[EXERCISE DIRECTIONS] For this exercise, write out exactly the lines of the material from the one containing "middle tip: (472, 320)" through the end, both ends included, and nothing more.
*** INFORMATION GIVEN ***
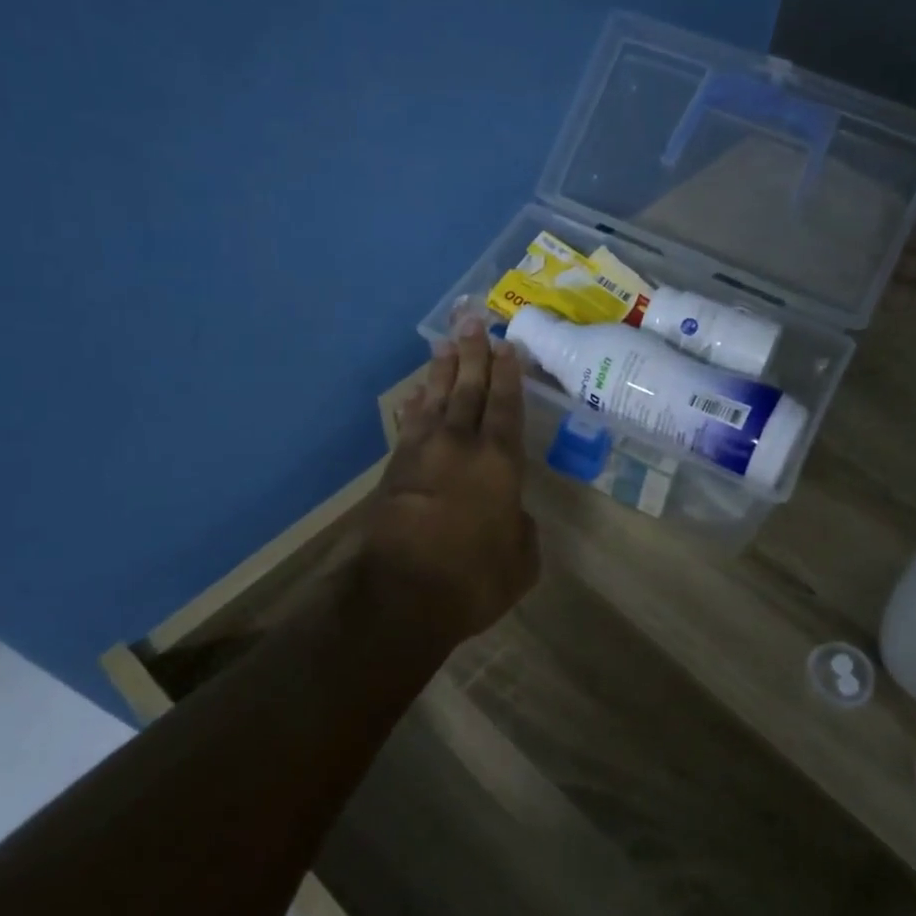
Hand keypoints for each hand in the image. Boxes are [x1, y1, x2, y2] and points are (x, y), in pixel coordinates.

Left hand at [360, 319, 539, 650]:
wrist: (399, 594)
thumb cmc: (472, 579)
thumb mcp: (521, 562)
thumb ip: (521, 530)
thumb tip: (511, 515)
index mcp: (498, 462)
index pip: (505, 406)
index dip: (508, 374)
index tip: (507, 345)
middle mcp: (460, 446)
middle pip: (468, 389)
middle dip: (472, 354)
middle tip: (472, 320)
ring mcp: (422, 454)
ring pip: (436, 399)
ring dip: (442, 370)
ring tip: (445, 344)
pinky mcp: (394, 471)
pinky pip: (409, 425)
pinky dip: (415, 405)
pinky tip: (417, 393)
*** End of INFORMATION GIVEN ***
[ANSWER]
middle tip: (472, 320)
ring mcp: (422, 454)
ring pip: (436, 399)
ring dip: (442, 370)
ring tip: (445, 344)
pinky mcp: (394, 471)
pinky pip: (409, 425)
pinky dip: (415, 405)
pinky tip: (417, 393)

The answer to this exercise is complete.